## [Description of the task]
List each line below that contains the string "chart". Case matters.

========

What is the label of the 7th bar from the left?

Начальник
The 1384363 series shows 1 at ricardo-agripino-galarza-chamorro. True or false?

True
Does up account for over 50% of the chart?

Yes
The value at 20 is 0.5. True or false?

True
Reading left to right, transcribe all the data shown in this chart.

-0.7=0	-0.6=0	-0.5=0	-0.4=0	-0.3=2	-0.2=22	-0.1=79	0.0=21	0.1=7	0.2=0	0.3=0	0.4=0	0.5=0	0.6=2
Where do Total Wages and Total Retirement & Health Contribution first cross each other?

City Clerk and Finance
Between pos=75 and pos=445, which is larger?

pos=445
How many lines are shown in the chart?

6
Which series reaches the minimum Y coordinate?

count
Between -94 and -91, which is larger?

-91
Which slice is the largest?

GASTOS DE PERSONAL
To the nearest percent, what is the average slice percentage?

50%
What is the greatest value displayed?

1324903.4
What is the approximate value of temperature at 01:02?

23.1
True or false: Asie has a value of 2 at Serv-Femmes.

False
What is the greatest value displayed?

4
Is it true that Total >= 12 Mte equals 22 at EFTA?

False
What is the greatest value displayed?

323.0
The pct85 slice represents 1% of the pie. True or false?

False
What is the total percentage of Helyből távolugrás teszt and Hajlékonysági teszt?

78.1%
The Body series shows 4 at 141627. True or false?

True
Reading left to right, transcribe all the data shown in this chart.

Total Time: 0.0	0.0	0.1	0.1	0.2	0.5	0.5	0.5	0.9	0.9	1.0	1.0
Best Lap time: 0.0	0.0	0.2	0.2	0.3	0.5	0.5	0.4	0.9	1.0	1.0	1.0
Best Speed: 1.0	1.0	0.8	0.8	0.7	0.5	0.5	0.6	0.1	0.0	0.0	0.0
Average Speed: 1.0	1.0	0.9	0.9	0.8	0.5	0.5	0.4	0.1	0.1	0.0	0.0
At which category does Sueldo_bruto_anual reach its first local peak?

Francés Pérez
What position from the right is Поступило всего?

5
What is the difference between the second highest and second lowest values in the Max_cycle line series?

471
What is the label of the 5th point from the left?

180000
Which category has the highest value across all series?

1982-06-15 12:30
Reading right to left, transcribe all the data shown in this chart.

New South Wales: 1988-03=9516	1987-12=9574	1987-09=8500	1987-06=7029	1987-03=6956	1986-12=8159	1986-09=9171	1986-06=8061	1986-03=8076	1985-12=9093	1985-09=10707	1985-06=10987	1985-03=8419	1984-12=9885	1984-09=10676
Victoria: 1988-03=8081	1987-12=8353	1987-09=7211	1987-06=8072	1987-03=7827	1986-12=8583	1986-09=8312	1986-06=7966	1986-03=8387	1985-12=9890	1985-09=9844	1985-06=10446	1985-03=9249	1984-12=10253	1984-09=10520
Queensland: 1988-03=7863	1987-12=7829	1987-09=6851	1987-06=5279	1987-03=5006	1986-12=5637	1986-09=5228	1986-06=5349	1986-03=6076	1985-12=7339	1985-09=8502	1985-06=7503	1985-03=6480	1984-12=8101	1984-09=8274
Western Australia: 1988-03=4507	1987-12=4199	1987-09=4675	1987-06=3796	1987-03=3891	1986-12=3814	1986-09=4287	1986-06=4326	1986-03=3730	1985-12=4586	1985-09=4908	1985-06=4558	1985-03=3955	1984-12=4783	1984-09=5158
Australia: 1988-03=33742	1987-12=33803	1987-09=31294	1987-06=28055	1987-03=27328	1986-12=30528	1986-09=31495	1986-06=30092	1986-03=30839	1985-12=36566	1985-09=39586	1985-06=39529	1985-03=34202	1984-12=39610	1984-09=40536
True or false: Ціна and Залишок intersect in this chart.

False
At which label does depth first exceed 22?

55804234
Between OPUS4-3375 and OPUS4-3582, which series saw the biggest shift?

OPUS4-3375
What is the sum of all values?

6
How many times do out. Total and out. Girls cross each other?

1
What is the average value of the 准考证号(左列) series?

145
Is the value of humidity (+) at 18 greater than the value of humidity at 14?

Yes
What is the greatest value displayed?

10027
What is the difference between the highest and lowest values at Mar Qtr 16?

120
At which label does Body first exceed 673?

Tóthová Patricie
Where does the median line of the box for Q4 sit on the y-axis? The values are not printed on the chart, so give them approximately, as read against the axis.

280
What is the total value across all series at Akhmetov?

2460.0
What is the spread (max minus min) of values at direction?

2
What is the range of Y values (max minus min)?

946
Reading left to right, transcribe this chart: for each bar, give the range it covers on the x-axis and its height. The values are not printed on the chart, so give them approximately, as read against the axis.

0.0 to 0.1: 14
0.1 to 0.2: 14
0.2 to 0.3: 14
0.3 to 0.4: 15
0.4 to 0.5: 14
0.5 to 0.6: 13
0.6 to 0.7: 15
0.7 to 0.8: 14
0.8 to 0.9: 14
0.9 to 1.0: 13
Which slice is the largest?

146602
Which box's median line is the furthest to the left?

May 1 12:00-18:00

========

## [Solution to this task]
Does up account for over 50% of the chart?
Reading left to right, transcribe all the data shown in this chart.
How many lines are shown in the chart?
Reading left to right, transcribe all the data shown in this chart.
Reading right to left, transcribe all the data shown in this chart.
True or false: Ціна and Залишок intersect in this chart.
Where does the median line of the box for Q4 sit on the y-axis? The values are not printed on the chart, so give them approximately, as read against the axis.
Reading left to right, transcribe this chart: for each bar, give the range it covers on the x-axis and its height. The values are not printed on the chart, so give them approximately, as read against the axis.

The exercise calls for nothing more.